Being a senior in high school feels like I just climbed to the top of Mount Everest, but instead of dealing with the rocky terrain and unbearably cold weather, it was filled with staying up all night to study for tests, many breakups, and unforgettable memories that taught me life lessons that were more important than how to find 'x' on a math problem.
1. Losing friends will happen to everyone
Losing friends is a real thing, but it's not as dramatic as it sounds. Whether class schedules don't match up or old friends gain new interests; everyone is bound to lose at least one friend along those four grueling years. I look back at freshman year which was full of group photos of a now abandoned squad and at first, it can be quite sad to realize how much I've lost contact with almost everyone in a photo that was only taken four years ago, but then I realize how much happier we all are now with a new group of friends. Losing those friends was not a sad story, but more of a growing and learning experience on how people, even who you think you know, change.
2. Pop culture and the media lie
No movie will ever be able to properly sum up my high school experience. There was never a popular group that wore pink and caused the whole school to fight nor a group of theatre kids breaking out into song and dance about how many schools is. High school was never something I would want to make a movie about, but I do finding it as a stepping stone to guide everyone who attends for the future.
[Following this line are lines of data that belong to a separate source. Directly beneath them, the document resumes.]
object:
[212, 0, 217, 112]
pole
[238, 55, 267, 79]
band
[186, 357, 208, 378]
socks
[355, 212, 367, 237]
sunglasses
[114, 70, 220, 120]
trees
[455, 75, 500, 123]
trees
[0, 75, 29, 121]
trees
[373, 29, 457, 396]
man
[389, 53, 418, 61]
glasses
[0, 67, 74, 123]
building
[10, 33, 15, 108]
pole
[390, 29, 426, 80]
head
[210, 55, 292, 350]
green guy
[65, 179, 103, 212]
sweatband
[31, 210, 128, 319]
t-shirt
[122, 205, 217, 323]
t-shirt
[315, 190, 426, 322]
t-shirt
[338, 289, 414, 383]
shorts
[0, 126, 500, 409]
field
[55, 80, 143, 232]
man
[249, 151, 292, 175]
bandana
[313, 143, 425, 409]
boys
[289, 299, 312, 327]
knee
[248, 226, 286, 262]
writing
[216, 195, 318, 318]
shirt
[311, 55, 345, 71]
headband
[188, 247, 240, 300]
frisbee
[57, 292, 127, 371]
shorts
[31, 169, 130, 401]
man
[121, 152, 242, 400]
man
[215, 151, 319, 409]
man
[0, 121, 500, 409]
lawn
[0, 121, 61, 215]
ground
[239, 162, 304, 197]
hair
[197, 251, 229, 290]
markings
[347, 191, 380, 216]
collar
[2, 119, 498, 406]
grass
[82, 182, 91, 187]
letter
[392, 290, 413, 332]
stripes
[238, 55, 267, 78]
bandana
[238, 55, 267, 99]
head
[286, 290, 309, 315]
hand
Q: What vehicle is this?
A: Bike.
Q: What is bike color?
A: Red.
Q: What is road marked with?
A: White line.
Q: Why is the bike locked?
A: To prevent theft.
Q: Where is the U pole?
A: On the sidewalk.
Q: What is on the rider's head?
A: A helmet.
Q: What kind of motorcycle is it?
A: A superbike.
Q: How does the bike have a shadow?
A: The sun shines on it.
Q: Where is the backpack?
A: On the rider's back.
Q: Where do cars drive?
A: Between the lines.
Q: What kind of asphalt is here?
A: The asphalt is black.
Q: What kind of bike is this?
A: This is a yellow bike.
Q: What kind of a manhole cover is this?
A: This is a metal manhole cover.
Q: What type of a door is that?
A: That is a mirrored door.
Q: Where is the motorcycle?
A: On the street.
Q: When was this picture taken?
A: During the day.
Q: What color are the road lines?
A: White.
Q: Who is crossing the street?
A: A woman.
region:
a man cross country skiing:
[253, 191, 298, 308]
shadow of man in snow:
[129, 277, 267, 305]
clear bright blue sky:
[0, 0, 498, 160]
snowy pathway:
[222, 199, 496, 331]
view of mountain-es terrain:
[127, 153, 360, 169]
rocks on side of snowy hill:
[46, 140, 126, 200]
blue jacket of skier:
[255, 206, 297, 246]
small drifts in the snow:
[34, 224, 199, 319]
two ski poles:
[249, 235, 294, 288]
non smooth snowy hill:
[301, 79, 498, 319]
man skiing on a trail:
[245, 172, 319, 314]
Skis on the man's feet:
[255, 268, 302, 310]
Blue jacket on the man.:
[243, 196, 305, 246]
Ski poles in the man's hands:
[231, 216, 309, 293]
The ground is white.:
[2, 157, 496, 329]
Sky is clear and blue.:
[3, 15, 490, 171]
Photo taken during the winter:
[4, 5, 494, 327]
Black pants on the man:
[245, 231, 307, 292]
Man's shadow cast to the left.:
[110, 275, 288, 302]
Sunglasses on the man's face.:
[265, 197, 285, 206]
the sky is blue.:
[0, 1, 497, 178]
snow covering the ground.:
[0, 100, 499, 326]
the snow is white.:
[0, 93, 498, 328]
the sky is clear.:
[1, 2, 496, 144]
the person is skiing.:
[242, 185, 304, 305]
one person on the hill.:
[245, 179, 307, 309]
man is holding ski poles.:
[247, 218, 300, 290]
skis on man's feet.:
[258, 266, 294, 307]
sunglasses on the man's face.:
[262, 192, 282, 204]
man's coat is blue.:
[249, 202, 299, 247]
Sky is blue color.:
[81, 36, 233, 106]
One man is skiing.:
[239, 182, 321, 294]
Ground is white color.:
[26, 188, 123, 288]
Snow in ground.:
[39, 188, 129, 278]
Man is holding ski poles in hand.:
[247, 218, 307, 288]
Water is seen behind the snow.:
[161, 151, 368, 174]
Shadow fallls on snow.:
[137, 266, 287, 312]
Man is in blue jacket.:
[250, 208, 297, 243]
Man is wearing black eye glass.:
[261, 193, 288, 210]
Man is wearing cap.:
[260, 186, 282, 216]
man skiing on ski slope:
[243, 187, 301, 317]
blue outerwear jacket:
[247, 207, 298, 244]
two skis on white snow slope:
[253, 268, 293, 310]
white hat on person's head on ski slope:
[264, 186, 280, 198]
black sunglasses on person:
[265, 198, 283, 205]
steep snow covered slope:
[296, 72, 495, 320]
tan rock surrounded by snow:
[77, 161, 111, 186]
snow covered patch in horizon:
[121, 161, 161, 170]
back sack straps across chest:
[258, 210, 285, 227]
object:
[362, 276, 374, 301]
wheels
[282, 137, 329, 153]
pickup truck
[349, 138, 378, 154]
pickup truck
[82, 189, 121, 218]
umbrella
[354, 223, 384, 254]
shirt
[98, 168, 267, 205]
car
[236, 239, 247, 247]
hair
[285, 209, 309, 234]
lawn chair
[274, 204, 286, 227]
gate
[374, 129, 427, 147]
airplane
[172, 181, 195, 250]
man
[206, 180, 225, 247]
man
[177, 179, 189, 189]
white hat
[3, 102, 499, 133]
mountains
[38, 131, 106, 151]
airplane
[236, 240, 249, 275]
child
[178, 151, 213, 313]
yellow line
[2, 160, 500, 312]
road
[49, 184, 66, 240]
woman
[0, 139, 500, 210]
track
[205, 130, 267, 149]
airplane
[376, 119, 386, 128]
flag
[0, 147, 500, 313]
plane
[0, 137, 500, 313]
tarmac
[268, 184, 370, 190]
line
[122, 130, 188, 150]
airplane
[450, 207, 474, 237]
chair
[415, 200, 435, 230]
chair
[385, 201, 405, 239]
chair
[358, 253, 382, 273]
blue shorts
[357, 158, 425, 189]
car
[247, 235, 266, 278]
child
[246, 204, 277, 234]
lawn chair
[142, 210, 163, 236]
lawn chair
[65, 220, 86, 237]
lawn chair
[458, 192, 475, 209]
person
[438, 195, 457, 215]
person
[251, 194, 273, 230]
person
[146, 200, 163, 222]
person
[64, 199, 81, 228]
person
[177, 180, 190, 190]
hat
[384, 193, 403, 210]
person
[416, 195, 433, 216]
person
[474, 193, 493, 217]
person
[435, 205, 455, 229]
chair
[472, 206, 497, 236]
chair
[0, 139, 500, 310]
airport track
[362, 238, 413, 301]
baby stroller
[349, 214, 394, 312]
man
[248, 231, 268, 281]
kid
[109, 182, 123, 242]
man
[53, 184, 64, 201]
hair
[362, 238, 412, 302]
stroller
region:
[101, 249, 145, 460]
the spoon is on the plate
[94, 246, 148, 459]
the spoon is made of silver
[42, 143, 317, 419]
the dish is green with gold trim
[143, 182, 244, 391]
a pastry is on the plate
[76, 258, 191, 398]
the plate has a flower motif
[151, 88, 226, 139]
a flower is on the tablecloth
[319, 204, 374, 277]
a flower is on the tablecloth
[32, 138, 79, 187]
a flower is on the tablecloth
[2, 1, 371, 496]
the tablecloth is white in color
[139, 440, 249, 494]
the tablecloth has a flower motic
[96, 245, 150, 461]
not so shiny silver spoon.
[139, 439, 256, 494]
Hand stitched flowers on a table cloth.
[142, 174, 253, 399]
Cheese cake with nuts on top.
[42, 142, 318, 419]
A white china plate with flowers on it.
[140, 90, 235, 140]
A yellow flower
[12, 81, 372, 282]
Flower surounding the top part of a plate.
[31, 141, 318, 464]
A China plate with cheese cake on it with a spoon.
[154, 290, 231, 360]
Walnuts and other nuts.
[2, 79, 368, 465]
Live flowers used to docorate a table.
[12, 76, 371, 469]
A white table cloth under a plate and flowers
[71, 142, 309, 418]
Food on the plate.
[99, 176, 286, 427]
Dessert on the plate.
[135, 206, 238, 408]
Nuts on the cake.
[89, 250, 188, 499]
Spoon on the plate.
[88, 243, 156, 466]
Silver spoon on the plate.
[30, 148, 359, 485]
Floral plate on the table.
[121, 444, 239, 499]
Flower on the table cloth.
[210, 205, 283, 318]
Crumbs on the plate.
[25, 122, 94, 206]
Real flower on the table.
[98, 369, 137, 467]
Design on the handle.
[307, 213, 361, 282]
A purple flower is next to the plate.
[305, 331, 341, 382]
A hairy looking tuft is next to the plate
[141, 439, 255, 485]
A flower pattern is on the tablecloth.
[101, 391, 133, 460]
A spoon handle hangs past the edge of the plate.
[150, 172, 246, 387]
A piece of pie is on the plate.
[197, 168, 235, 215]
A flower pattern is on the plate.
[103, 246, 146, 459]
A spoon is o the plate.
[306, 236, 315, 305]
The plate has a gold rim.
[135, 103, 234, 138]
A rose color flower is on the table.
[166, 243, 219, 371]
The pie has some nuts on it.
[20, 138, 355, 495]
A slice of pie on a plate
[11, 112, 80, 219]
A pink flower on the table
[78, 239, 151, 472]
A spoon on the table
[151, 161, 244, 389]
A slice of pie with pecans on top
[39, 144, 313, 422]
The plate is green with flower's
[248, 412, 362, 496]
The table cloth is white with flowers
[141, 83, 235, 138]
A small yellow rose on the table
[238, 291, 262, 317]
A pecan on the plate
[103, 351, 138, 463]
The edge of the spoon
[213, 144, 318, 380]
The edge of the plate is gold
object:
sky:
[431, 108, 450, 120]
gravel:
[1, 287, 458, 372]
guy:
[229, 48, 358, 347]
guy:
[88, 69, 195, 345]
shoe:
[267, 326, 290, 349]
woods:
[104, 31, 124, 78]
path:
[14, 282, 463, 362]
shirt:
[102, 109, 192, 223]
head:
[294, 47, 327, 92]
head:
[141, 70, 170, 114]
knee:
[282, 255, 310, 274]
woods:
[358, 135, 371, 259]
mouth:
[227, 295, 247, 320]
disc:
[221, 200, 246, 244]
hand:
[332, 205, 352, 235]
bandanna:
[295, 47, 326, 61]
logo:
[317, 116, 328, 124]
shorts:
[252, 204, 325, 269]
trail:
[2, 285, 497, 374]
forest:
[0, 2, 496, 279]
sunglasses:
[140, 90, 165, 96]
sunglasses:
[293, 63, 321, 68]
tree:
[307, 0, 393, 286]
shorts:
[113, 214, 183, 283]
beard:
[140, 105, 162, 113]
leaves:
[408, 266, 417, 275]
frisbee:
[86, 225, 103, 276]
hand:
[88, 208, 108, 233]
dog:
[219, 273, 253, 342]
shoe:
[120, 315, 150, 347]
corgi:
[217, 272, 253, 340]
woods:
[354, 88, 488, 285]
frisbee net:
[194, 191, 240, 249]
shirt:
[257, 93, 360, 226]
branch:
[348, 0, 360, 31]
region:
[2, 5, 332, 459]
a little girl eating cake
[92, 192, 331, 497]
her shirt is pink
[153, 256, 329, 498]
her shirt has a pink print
Pop culture like movies and songs have this weird fascination with the setting being at a high school and then make it seem like this luxurious place, but sadly as a senior I and many others have realized that it is more about finishing homework the day it's due, having a panic attack just thinking about the future, and just holding on a little longer until graduation.
3. Do what makes you happy
As a teacher once told my class "school is like a jail with no yard time" and while the classroom erupted in the laughter of how painfully true that statement is; I realized how much I've been so caught up in this environment of AP kids just need to work, work, work. My friends and I have become so caught up in homework, quizzes, exams, and the AP test that we forget who we are and our passion in life. High schoolers begin to think their mental and physical well being is less important than having all A's and getting into their dream school because of this mentality of working is more important than being an actual person. No school work will ever be more important than your passions, happiness, and physical/mental health. Deciding not to do one page of calculus work and go to the mall instead just to feel like a kid and have fun will not ruin your chances of getting into your dream school or your chances of passing an AP test. Do what makes you happy.